Опять они? Опять сюда, к нам? Разве не покончили с ними тогда в той далекой смертельной битве? Сорокалетний подполковник Федченко, Василий Григорьевич, сморщившись, взялся пальцами за поседевшие виски свои. «Передышка!» — вздохнул он устало и трудно, вздохнул один только раз, не более. «Кончилась передышка!»
— Поворачивай обратно, брат Клячко! — сказал он секунду спустя своему ездовому, выпрямляясь и расправляя плечи. — Съездил в отпуск ваш комполка! Выходит, — мы все двадцать лет последних в отпуску жили. Гитлер войну нам сегодня объявил, Клячко...
Вечером полк получил через штадив распоряжение — впредь до особого приказа оставаться на месте. Возбужденные солдаты уснули, как и вчера, в тех же казармах, на тех же койках, но только уже в другом мире.
Казармы впервые были затемнены. Слова «противовоздушная оборона» впервые получили особый, не мирного времени смысл. В штабе полка не спал никто. Всё было тем же, и всё переменилось; и, проходя вечером возле плаца, мимо недостроенного гимнастического городка, Василий Григорьевич только головой покачал при виде белых штабелей реек и брусьев... Осталось это всё лежать на долгое время!

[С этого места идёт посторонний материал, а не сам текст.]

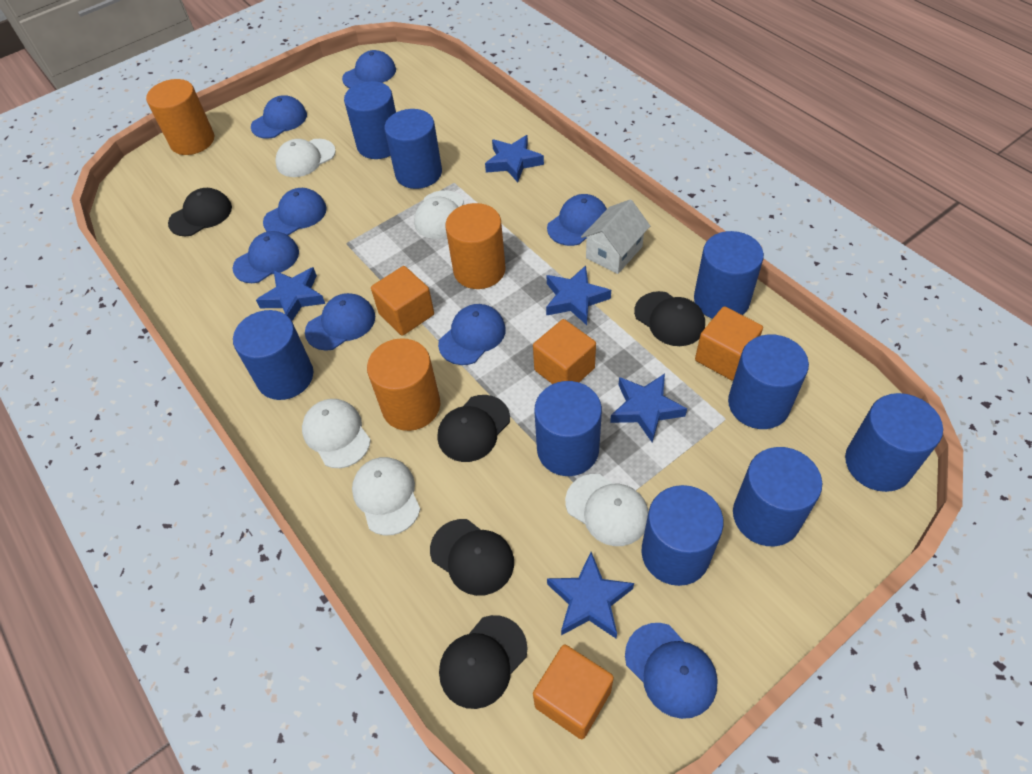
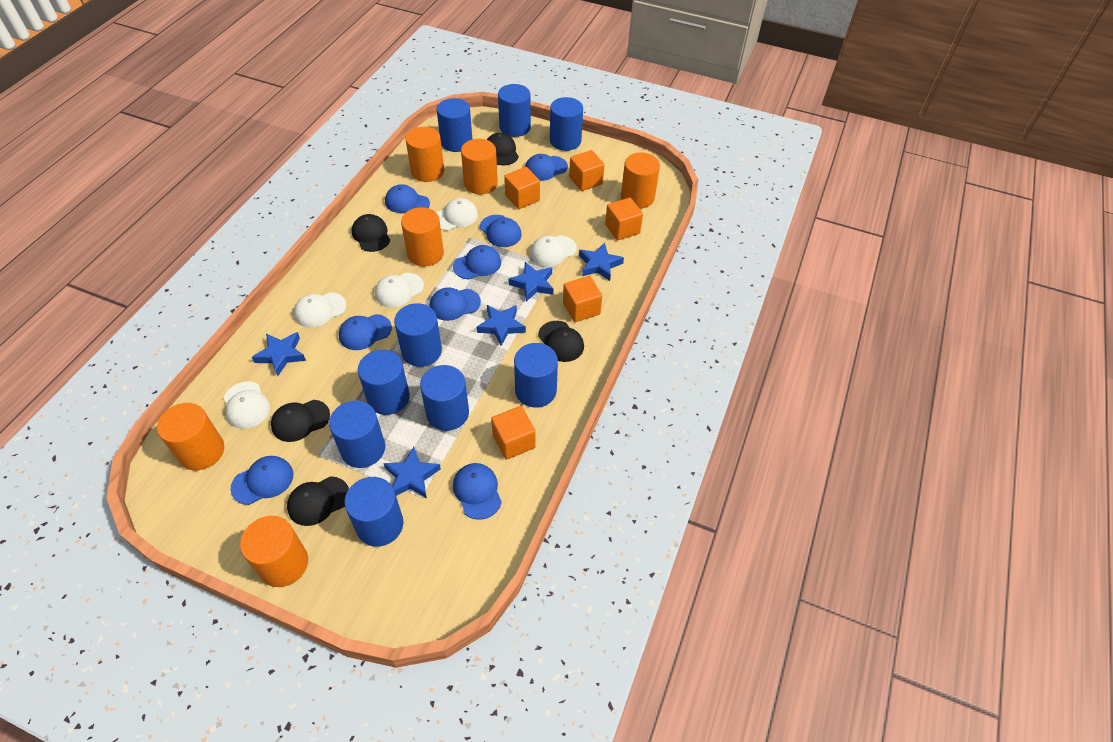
orange cube: [371,266,434,336] [533,319,596,384] [533,645,614,739] [695,306,763,381] = 4 -> [491,406,536,460] [504,167,540,209] [563,276,602,322] [569,150,604,191] [605,198,643,240] = 5
orange cylinder: [146,79,214,155] [367,338,440,431] [445,203,506,289] = 3 -> [157,403,224,470] [240,516,308,587] [401,207,444,267] [405,127,444,182] [461,139,498,194] [621,153,660,209] = 6
white house: [581,199,650,274] = 1 -> none = 0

Первого прибыл приказ: быть готовыми к погрузке к двадцати двум часам третьего июля.
В ночь на четвертое, восемьсот сорок первый полк снялся с места и двинулся к станции. Стоя на высокой платформе, командир полка ясно представил себе, как за сотни километров отсюда точно так же грузят в теплушки людей, вкатывают на платформы кухни и пушки его ближайшие товарищи — подполковники Михайлов и Гудзий, там, над Волховом; как по всей неизмеримо огромной стране в эти часы идет одна и та же сосредоточенно четкая, как действие могучего механизма, требующая чудовищно больших сил и величайшей слаженности работа. Поднимается Родина!
Это Василий Григорьевич представлял себе совершенно ясно; но ни он, ни его сотоварищи еще не знали и не могли знать соображений, которые заставили Верховное Командование двинуть их дивизию именно к станции Дно, а не к какому-либо другому направлению.
Лишь сутки спустя место следования полка и дивизии стало известно. Да, это станция Батецкая. Там надлежало выгружаться и размещаться в деревнях, окружающих маленькую станцию, заброшенную среди лесов и болот.
Дни и ночи Василия Федченки сразу же уплотнились до предела.